▶ [Task statement]:
Write out the lines below word for word, leaving out the pictures.

* Start Raw data *

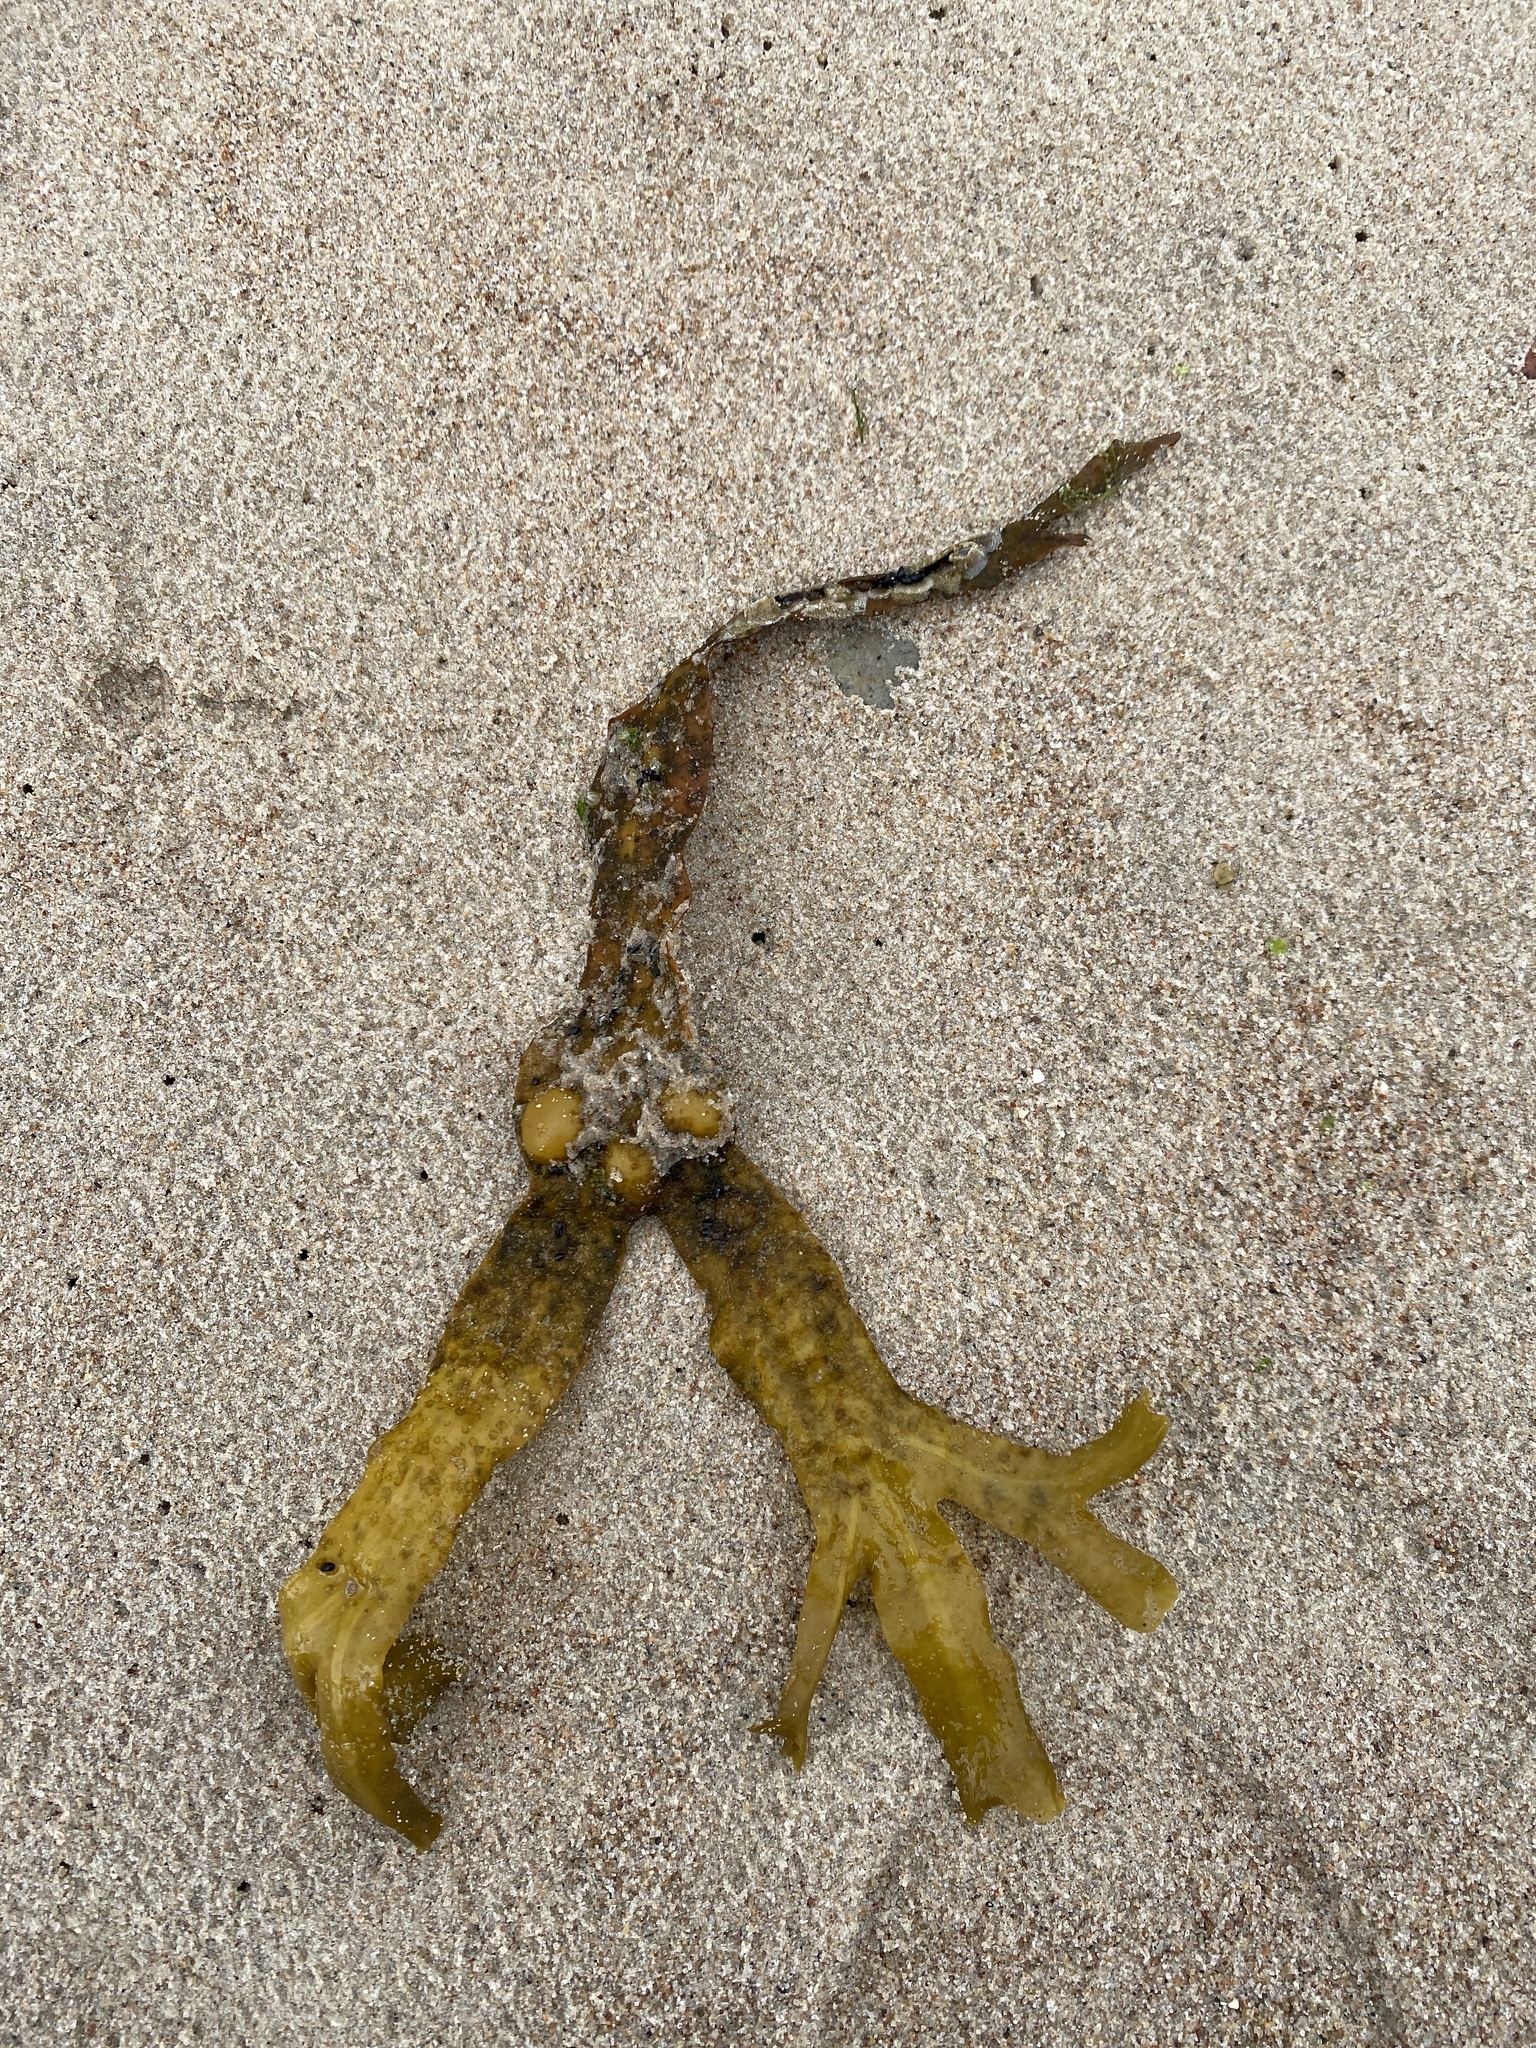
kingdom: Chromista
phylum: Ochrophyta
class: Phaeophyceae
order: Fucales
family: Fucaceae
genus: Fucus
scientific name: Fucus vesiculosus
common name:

* End Raw data *

▶ [Exercise answer]:
kingdom: Chromista
phylum: Ochrophyta
class: Phaeophyceae
order: Fucales
family: Fucaceae
genus: Fucus
scientific name: Fucus vesiculosus
common name:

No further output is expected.